Take Junk Loans, Add Leverage, Slice ’Em Up, Sell, RepeatLisa Abramowicz
Here’s a brain twister: Some investors have grown tired of junk-rated loans, but others are more eager than ever to buy the same debt bundled together and sliced into pieces.
Buyers are particularly hungry for the riskiest tiers of these collateralized loan obligations, investments that are the first to lose out if borrowers fail to make interest and principal payments. They also stand to reap bigger returns when companies pay back their loans.
Principals at the private-equity firm Stone Point Capital LLC are seeking to capitalize on this boom in demand by starting a new closed-end firm focused mainly on buying the lowest-ranked tranches of CLOs. The proposed Eagle Point Credit Co. can use borrowed money to juice returns on speculative-grade securities backed by junk-rated loans, according to a June 6 filing with the U.S. Securities and Exchange Commission.
“Even though demand has waned for leveraged loans, the same cannot be said for CLOs,” Barclays Plc strategists Bradley Rogoff and Eric Gross wrote in a June 6 report.
Investors in the riskiest slices of these loan securitizations are accepting lower returns, helping boost CLO sales to a record pace of $46 billion this year through May 31, according to the analysts. JPMorgan Chase & Co. strategists predict CLO sales may reach an unprecedented $100 billion this year. Those figures are indicative of the race to buy riskier assets that’s permeating almost every corner of the global debt markets.
At the same time, investors yanked $1.1 billion from loan mutual funds in the week ended June 4, the biggest withdrawal since August 2011 and the eighth consecutive week of outflows, according to Wells Fargo & Co. data.
The dichotomy is in part a big buyer versus little buyer phenomenon. Bigger institutions like the debt, which is pegged to floating-rate benchmarks and typically gets repaid before bonds in bankruptcies, even as individuals lose interest.
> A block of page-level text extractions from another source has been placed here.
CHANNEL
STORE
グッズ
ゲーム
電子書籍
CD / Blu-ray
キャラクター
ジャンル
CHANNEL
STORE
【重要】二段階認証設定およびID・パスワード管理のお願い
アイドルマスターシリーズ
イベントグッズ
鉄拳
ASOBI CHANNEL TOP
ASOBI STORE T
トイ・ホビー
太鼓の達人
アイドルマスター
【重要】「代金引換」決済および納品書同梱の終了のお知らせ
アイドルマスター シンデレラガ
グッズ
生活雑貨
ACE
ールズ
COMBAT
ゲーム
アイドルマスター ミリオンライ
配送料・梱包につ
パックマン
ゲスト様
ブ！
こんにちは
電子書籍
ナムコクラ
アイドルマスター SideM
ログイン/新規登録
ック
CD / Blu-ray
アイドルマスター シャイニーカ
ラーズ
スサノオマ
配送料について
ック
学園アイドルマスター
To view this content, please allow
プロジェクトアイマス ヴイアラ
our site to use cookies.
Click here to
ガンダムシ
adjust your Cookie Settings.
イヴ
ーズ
There’s a technical element to it too. As long as benchmark rates remain low, the structure of CLOs allows investors in the riskiest portions to pocket excess yield paid by the underlying loans relative to the rates collected by more senior noteholders.
The unprecedented stimulus by the Federal Reserve and other central banks around the world is pushing bond yields to record lows. As a result, investors are more concerned about missing out on returns than about the prospect of losing money when companies default, especially since it’s about the easiest ever for them to borrow more cash at low rates.
There’s evidence to give buyers such conviction: Moody’s Investors Service has predicted the global speculative-grade default rate will decline to 2.1 percent at year-end from 2.3 percent in May. By comparison, the default rate in the U.S. exceeded 11 percent after the financial crisis took its toll in late 2009, according to Standard & Poor’s data at the time.
While that crisis fueled the demise of collateralized debt obligations, which largely packaged mortgage-related debt and derivatives, CLOs survived. They didn’t suffer the same losses that wiped out CDOs when housing values plunged. Instead, they thrived as the Fed’s unprecedented efforts to lower borrowing costs and shore up the economy bolstered corporate balance sheets.
The Eagle Point company will be managed by a team led by Thomas Majewski, former U.S. head of CLOs at RBS Securities Inc., and plans to raise money through an offering led by Deutsche Bank AG and Keefe Bruyette & Woods, according to the filing. Its investment adviser, Eagle Point Credit Management, had $391 million of committed assets under management as of March 31 after being established in 2012 by Majewski and Stone Point.
If the first five and half months of 2014 are an indication of demand, there may be plenty of it for this deal.
It’s a sign of the times in a zero-rate world.